"Put in the grosbeak," suggested Elnora. "Tell her you are so friendly with him you feed him potato bugs."
Philip lowered the pen to the sheet, bent forward, then hesitated.
"Blest if I do!" he cried. "She'd think a grosbeak was a depraved person with a large nose. She'd never dream that it was a black-robed lover, with a breast of snow and a crimson heart. She doesn't care for hungry babies and potato bugs. I shall write that to father. He will find it delightful."
"I dare you to let me dictate a couple of paragraphs."
"Done!" cried Philip. "Go slowly enough that I can write it."
Elnora laughed gleefully.
"I am writing this," she began, "in an old grape arbour in the country, near a log cabin where I had my dinner. From where I sit I can see directly into the home of the next-door neighbour on the west. His name is R. B. Grosbeak. From all I have seen of him, he is a gentleman of the old school; the oldest school there is, no doubt. He always wears a black suit and cap and a white vest, decorated with one large red heart, which I think must be the emblem of some ancient order. I have been here a number of times, and I never have seen him wear anything else, or his wife appear in other than a brown dress with touches of white.

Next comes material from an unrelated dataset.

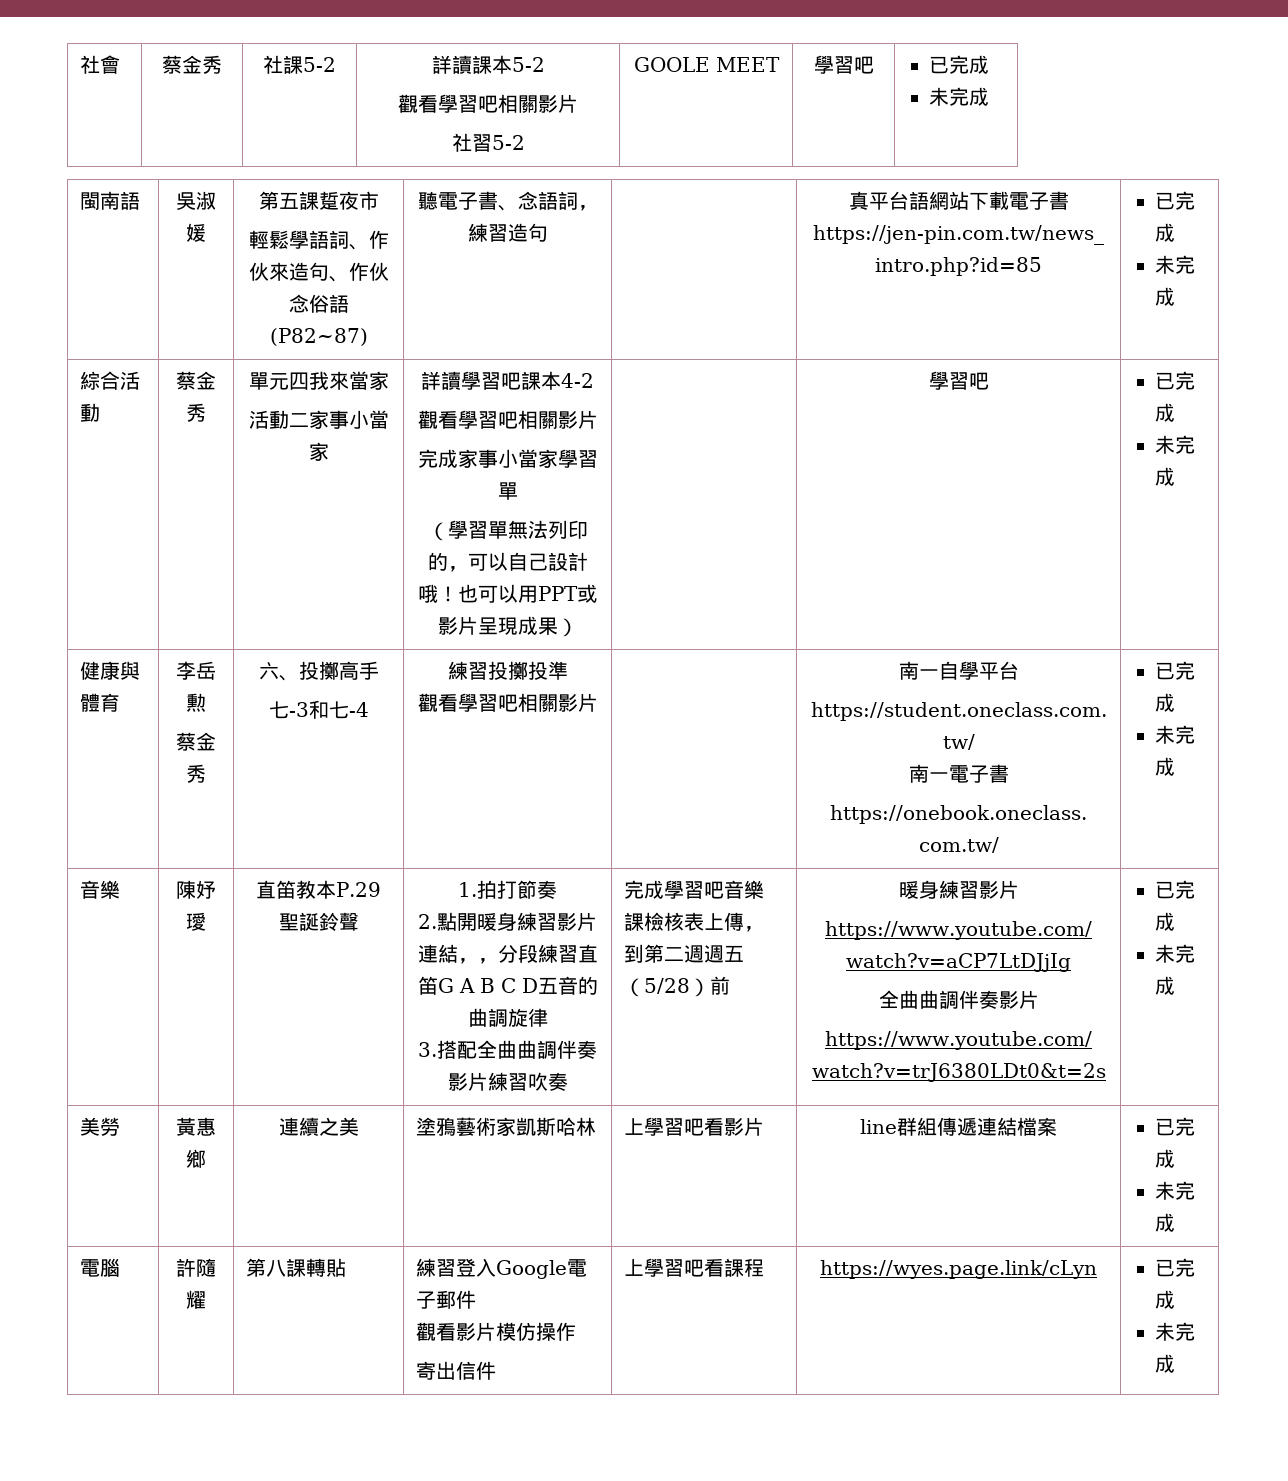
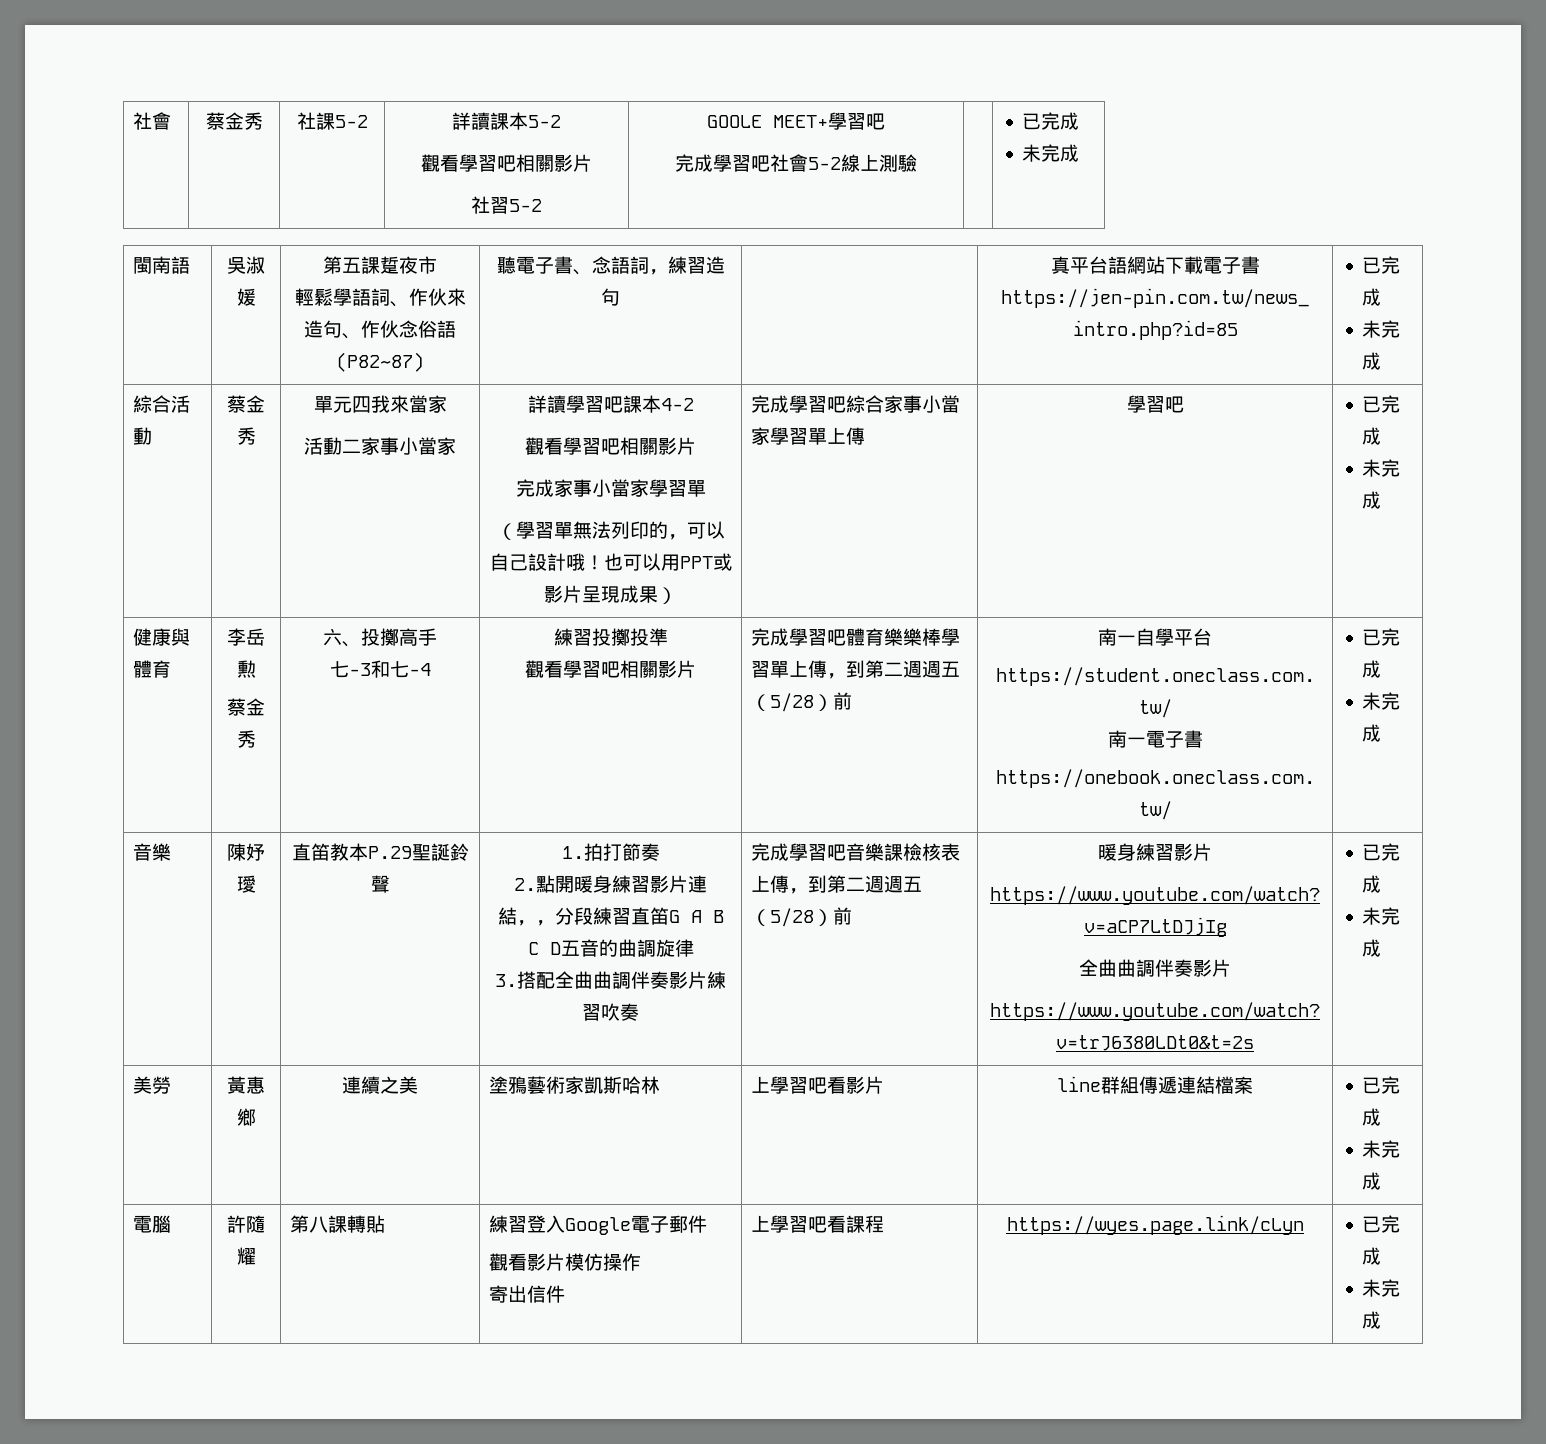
[715,57,780,72] [813,55,874,74] MEET | 學習吧 -> [773,112,885,130] [675,154,917,172] MEET+學習吧 // 完成學習吧社會5-2線上測驗 |
(578, 627) none -> [751,395,961,413] [751,427,866,445] 完成學習吧綜合家事小當家學習單上傳
(598, 702) none -> [751,628,961,646] [751,660,961,679] [751,692,853,712] 完成學習吧體育樂樂棒學習單上傳，到第二週週五（5/28）前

"It has appealed to me at times that she was a shade neglectful of her home duties, but he does not seem to feel that way. He cheerfully stays in the sitting-room, while she is away having a good time, and sings while he cares for the four small children. I must tell you about his music. I am sure he never saw inside a conservatory. I think he merely picked up what he knows by ear and without vocal training, but there is a tenderness in his tones, a depth of pure melody, that I never have heard surpassed. It may be that I think more of his music than that of some other good vocalists hereabout, because I see more of him and appreciate his devotion to his home life.
"I just had an encounter with him at the west fence, and induced him to carry a small gift to his children. When I see the perfect harmony in which he lives, and the depth of content he and the brown lady find in life, I am almost persuaded to-- Now this is going to be poetry," said Elnora. "Move your pen over here and begin with a quote and a cap."
Philip's face had been an interesting study while he wrote her sentences. Now he gravely set the pen where she indicated, and Elnora dictated--
"Buy a nice little home in the country,
And settle down there for life."
"That's the truth!" cried Philip. "It's as big a temptation as I ever had. Go on!"
"That's all," said Elnora. "You can finish. The moths are done. I am going hunting for whatever I can find for the grades."
"Wait a minute," begged Philip. "I am going, too."
"No. You stay with mother and finish your letter."
"It is done. I couldn't add anything to that."